Former FDA auditor offers honest appraisal of vax development process

Walking a Fine Line

“Follow the appropriate procedures and listen to the data,” was the key message in a presentation by former FDA auditor and sponsor consultant Pat Stone, who discussed clinical research audits, assessments, mediations and eventual drug confirmations in an online conversation with the Clinical Trials Guru. Stone, who is the author of Bubble Gum Badge an FDA His-story, explores the importance of the US Food and Drug Administration (FDA) in his book by providing a glimpse of what the FDA does well, what it needs to improve on and what clinical trials are trying to accomplish.

Stone describes himself as a patient safety advocate for effective medicine. “Auditors swear on the bible that they will uphold certain procedures, and I did this in 1998,” he said.

Currently, Stone is focused on developing clinical trial sponsors that grow into bigger organizations. Sponsor deficiencies, he said, can arise from a number of factors. These deficiencies can be a matter of quality systems when the CRO does all the work. It can be an interfacing problem when much of the work is virtual. Sponsors need to ensure oversight by understanding and managing all of the procedures in a clinical study and making sure that everyone knows that deviations are unacceptable.

Stone expressed concern that the current crop of COVID-19 vaccines did not have the benefit of the 9 or 10 years it normally takes to roll out a drug. As he explained, “The speed at which we’re approving drugs Is a little too fast for vaccines.  There could be too many adverse effects. Some are transitional, and some are lifelong. We needed more safety studies before giving the vaccines to the public.”

He added, “The FDA is trying to walk a fine line of politics and science. In some cases, diseases are very lethal. However, most age ranges will not die of COVID, so I’m not sure we needed a rollout this quickly. We wanted to keep the safety in mind, and now we’re seeing that the efficacy isn’t there. We need to be more cautious.”

Stone is disturbed that the US Food and Drug Administration (FDA) has told Pfizer that it does not have to release information on its clinical trials for 50 years. He believes that stripping away potential culpability is a problem.

“This vaccine is more like a gene therapy than a vaccine,” Stone said. “You use a human stem cell, and you change it to give it an mRNA mechanism. You only manufacture spike proteins. It’s not like a flue vaccine, because it doesn’t provide an immunity.”

Stone, who wonders why drugmakers did not manufacture a traditional vaccine, pointed out that because the coronavirus mutates, it is a moving target. The body, he explained, does not always respond to spike proteins and react to them with an immune response.

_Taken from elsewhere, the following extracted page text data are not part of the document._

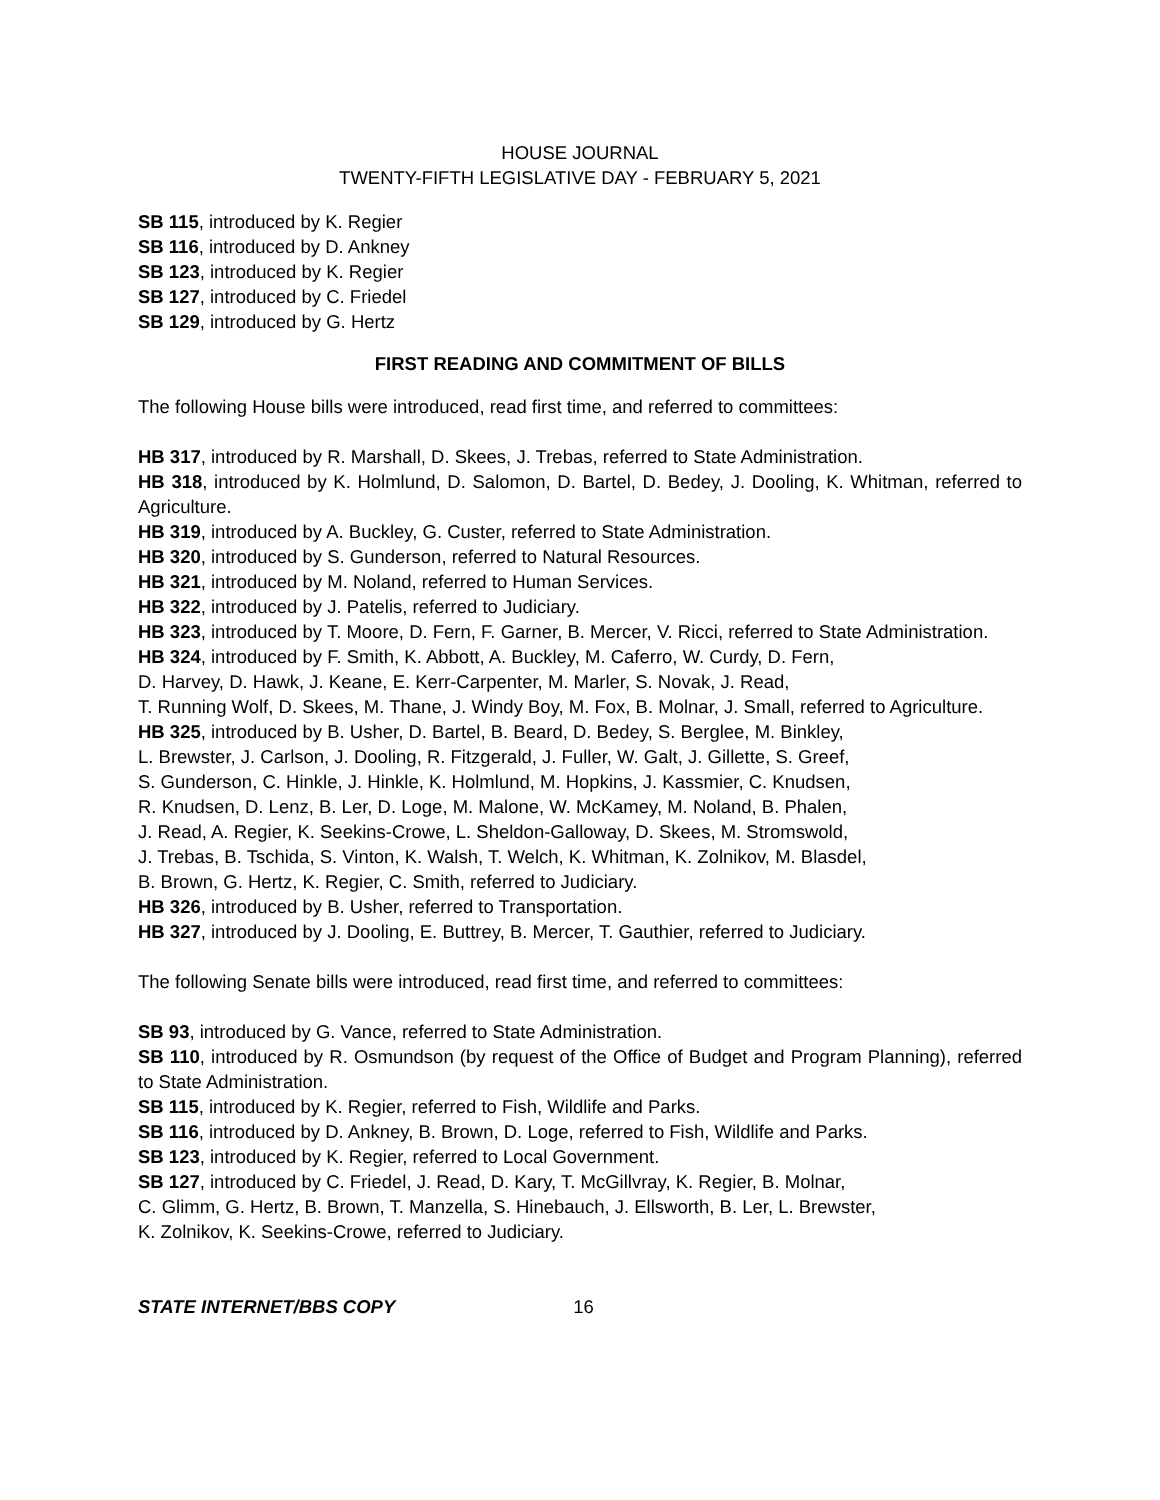HOUSE JOURNAL
TWENTY-FIFTH LEGISLATIVE DAY - FEBRUARY 5, 2021
SB 115, introduced by K. Regier
SB 116, introduced by D. Ankney
SB 123, introduced by K. Regier
SB 127, introduced by C. Friedel
SB 129, introduced by G. Hertz
FIRST READING AND COMMITMENT OF BILLS
The following House bills were introduced, read first time, and referred to committees:
HB 317, introduced by R. Marshall, D. Skees, J. Trebas, referred to State Administration.
HB 318, introduced by K. Holmlund, D. Salomon, D. Bartel, D. Bedey, J. Dooling, K. Whitman, referred to Agriculture.
HB 319, introduced by A. Buckley, G. Custer, referred to State Administration.
HB 320, introduced by S. Gunderson, referred to Natural Resources.
HB 321, introduced by M. Noland, referred to Human Services.
HB 322, introduced by J. Patelis, referred to Judiciary.
HB 323, introduced by T. Moore, D. Fern, F. Garner, B. Mercer, V. Ricci, referred to State Administration.
HB 324, introduced by F. Smith, K. Abbott, A. Buckley, M. Caferro, W. Curdy, D. Fern,
D. Harvey, D. Hawk, J. Keane, E. Kerr-Carpenter, M. Marler, S. Novak, J. Read,
T. Running Wolf, D. Skees, M. Thane, J. Windy Boy, M. Fox, B. Molnar, J. Small, referred to Agriculture.
HB 325, introduced by B. Usher, D. Bartel, B. Beard, D. Bedey, S. Berglee, M. Binkley,
L. Brewster, J. Carlson, J. Dooling, R. Fitzgerald, J. Fuller, W. Galt, J. Gillette, S. Greef,
S. Gunderson, C. Hinkle, J. Hinkle, K. Holmlund, M. Hopkins, J. Kassmier, C. Knudsen,
R. Knudsen, D. Lenz, B. Ler, D. Loge, M. Malone, W. McKamey, M. Noland, B. Phalen,
J. Read, A. Regier, K. Seekins-Crowe, L. Sheldon-Galloway, D. Skees, M. Stromswold,
J. Trebas, B. Tschida, S. Vinton, K. Walsh, T. Welch, K. Whitman, K. Zolnikov, M. Blasdel,
B. Brown, G. Hertz, K. Regier, C. Smith, referred to Judiciary.
HB 326, introduced by B. Usher, referred to Transportation.
HB 327, introduced by J. Dooling, E. Buttrey, B. Mercer, T. Gauthier, referred to Judiciary.
The following Senate bills were introduced, read first time, and referred to committees:
SB 93, introduced by G. Vance, referred to State Administration.
SB 110, introduced by R. Osmundson (by request of the Office of Budget and Program Planning), referred to State Administration.
SB 115, introduced by K. Regier, referred to Fish, Wildlife and Parks.
SB 116, introduced by D. Ankney, B. Brown, D. Loge, referred to Fish, Wildlife and Parks.
SB 123, introduced by K. Regier, referred to Local Government.
SB 127, introduced by C. Friedel, J. Read, D. Kary, T. McGillvray, K. Regier, B. Molnar,
C. Glimm, G. Hertz, B. Brown, T. Manzella, S. Hinebauch, J. Ellsworth, B. Ler, L. Brewster,
K. Zolnikov, K. Seekins-Crowe, referred to Judiciary.
STATE INTERNET/BBS COPY 16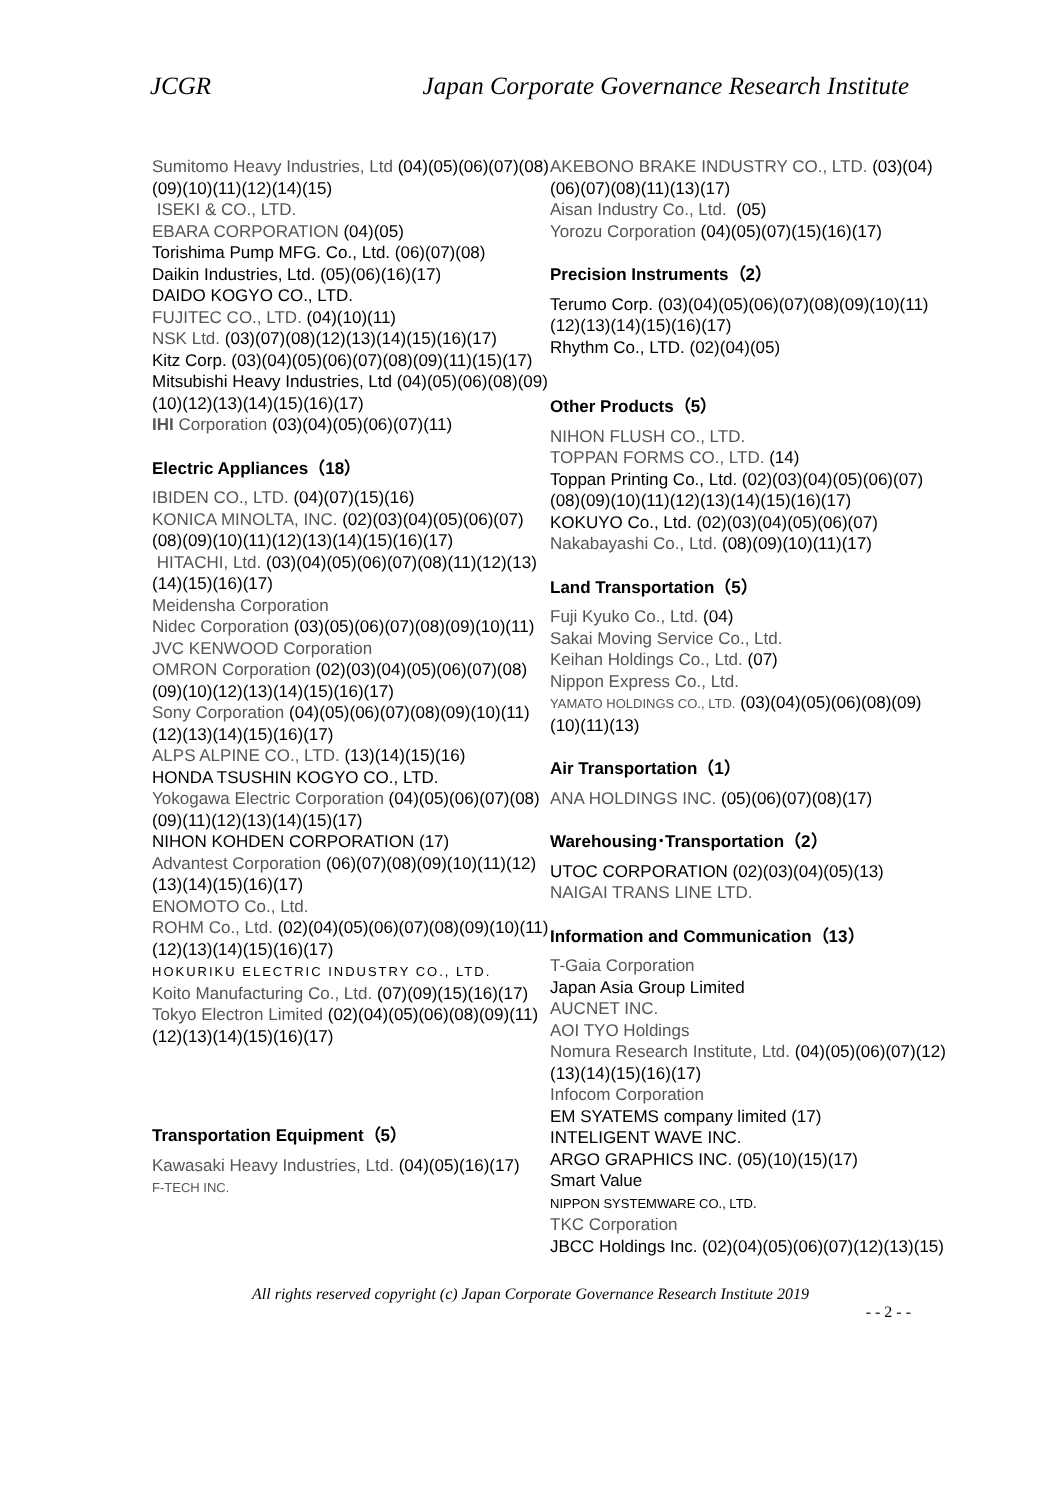JCGR Japan Corporate Governance Research Institute
Sumitomo Heavy Industries, Ltd (04)(05)(06)(07)(08)(09)(10)(11)(12)(14)(15)
ISEKI & CO., LTD.
EBARA CORPORATION (04)(05)
Torishima Pump MFG. Co., Ltd. (06)(07)(08)
Daikin Industries, Ltd. (05)(06)(16)(17)
DAIDO KOGYO CO., LTD.
FUJITEC CO., LTD. (04)(10)(11)
NSK Ltd. (03)(07)(08)(12)(13)(14)(15)(16)(17)
Kitz Corp. (03)(04)(05)(06)(07)(08)(09)(11)(15)(17)
Mitsubishi Heavy Industries, Ltd (04)(05)(06)(08)(09)(10)(12)(13)(14)(15)(16)(17)
IHI Corporation (03)(04)(05)(06)(07)(11)
Electric Appliances（18）
IBIDEN CO., LTD. (04)(07)(15)(16)
KONICA MINOLTA, INC. (02)(03)(04)(05)(06)(07)(08)(09)(10)(11)(12)(13)(14)(15)(16)(17)
HITACHI, Ltd. (03)(04)(05)(06)(07)(08)(11)(12)(13)(14)(15)(16)(17)
Meidensha Corporation
Nidec Corporation (03)(05)(06)(07)(08)(09)(10)(11)
JVC KENWOOD Corporation
OMRON Corporation (02)(03)(04)(05)(06)(07)(08)(09)(10)(12)(13)(14)(15)(16)(17)
Sony Corporation (04)(05)(06)(07)(08)(09)(10)(11)(12)(13)(14)(15)(16)(17)
ALPS ALPINE CO., LTD. (13)(14)(15)(16)
HONDA TSUSHIN KOGYO CO., LTD.
Yokogawa Electric Corporation (04)(05)(06)(07)(08)(09)(11)(12)(13)(14)(15)(17)
NIHON KOHDEN CORPORATION (17)
Advantest Corporation (06)(07)(08)(09)(10)(11)(12)(13)(14)(15)(16)(17)
ENOMOTO Co., Ltd.
ROHM Co., Ltd. (02)(04)(05)(06)(07)(08)(09)(10)(11)(12)(13)(14)(15)(16)(17)
HOKURIKU ELECTRIC INDUSTRY CO., LTD.
Koito Manufacturing Co., Ltd. (07)(09)(15)(16)(17)
Tokyo Electron Limited (02)(04)(05)(06)(08)(09)(11)(12)(13)(14)(15)(16)(17)
Transportation Equipment（5）
Kawasaki Heavy Industries, Ltd. (04)(05)(16)(17)
F-TECH INC.
AKEBONO BRAKE INDUSTRY CO., LTD. (03)(04)(06)(07)(08)(11)(13)(17)
Aisan Industry Co., Ltd. (05)
Yorozu Corporation (04)(05)(07)(15)(16)(17)
Precision Instruments（2）
Terumo Corp. (03)(04)(05)(06)(07)(08)(09)(10)(11)(12)(13)(14)(15)(16)(17)
Rhythm Co., LTD. (02)(04)(05)
Other Products（5）
NIHON FLUSH CO., LTD.
TOPPAN FORMS CO., LTD. (14)
Toppan Printing Co., Ltd. (02)(03)(04)(05)(06)(07)(08)(09)(10)(11)(12)(13)(14)(15)(16)(17)
KOKUYO Co., Ltd. (02)(03)(04)(05)(06)(07)
Nakabayashi Co., Ltd. (08)(09)(10)(11)(17)
Land Transportation（5）
Fuji Kyuko Co., Ltd. (04)
Sakai Moving Service Co., Ltd.
Keihan Holdings Co., Ltd. (07)
Nippon Express Co., Ltd.
YAMATO HOLDINGS CO., LTD. (03)(04)(05)(06)(08)(09)(10)(11)(13)
Air Transportation（1）
ANA HOLDINGS INC. (05)(06)(07)(08)(17)
Warehousing･Transportation（2）
UTOC CORPORATION (02)(03)(04)(05)(13)
NAIGAI TRANS LINE LTD.
Information and Communication（13）
T-Gaia Corporation
Japan Asia Group Limited
AUCNET INC.
AOI TYO Holdings
Nomura Research Institute, Ltd. (04)(05)(06)(07)(12)(13)(14)(15)(16)(17)
Infocom Corporation
EM SYATEMS company limited (17)
INTELIGENT WAVE INC.
ARGO GRAPHICS INC. (05)(10)(15)(17)
Smart Value
NIPPON SYSTEMWARE CO., LTD.
TKC Corporation
JBCC Holdings Inc. (02)(04)(05)(06)(07)(12)(13)(15)
All rights reserved copyright (c) Japan Corporate Governance Research Institute 2019
- - 2 - -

As he said, “If an individual is vaccinated twice and catches COVID, the COVID virus is at higher levels. Gene therapies are cures. They are saving people.”

Stone believes that misinformation is being disseminated by news outlets. For instance, there were more COVID deaths in 2021 than in 2020, but it was not reported by the media.

Only a handful of sites are doing the COVID studies. After getting adverse events, the sites need to say so, he said. There have also been cases of manufacturing problems, such as having two kinds of vaccine in one vial. He questioned whether adverse effects at the site level were reported on time, within 24 hours, and whether proper data validation was done to match source data to line listings.

“We need more safety profiles,” Stone said. “The CDC stopped counting breakthrough cases – individuals who were double vaccinated but contracted COVID. You have to count when a product doesn’t work. You can’t hide the data, because you won’t know the true efficacy.”

Stone is very concerned that every study requires that no experimental treatment is done on the last day of the study, but all COVID product in the US was designated as being for experimental use at the outset of the approval process. He reasons that if a drug is safe and effective, it is not necessary to hide behind an immunity clause. “You can mandate whatever you want, but you have to make the manufacturers accountable,” he added.

Hospitals, according to Stone, are filled with COVID patients “who have been jabbed two or three times.” He speculated that the m RNA model may not be the best fit for treating COVID, although it may have appeared to be the best option in 2019. 

Stone is also convinced that the COVID pandemic did not emanate from a natural occurrence. It is rare for viruses to be transmitted from one species to another. He described the COVID pandemic as biological warfare, although he thinks it was probably accidental. “A viral vector lab, level 4, in a nation like China that is not ready to handle it is a Pandora’s Box,” he said. “We need to elevate medicine, to find better ways to fight viral vectors.”

According to Stone, the effectiveness of the current COVID vaccines is just over the numbers for the placebo. There are many breakthrough cases, especially with variants coming into play. Now that the flu season has arrived, there could be 200,000 deaths from COVID and flu combined.

“We have to keep civil discourse in America,” he said. “We have to look at the data and see what works. We also need better treatment studies. Some trends are good for research. Scientific minds and emerging sponsors are on the rise. We should be aiming for good and effective research that minimizes the need for mandates. Then we can get individuals back to work and enjoying life.”

He concluded, “The bottom line is that we have to listen to the actual data. We can’t skew it or shorten the process and expect the same results.”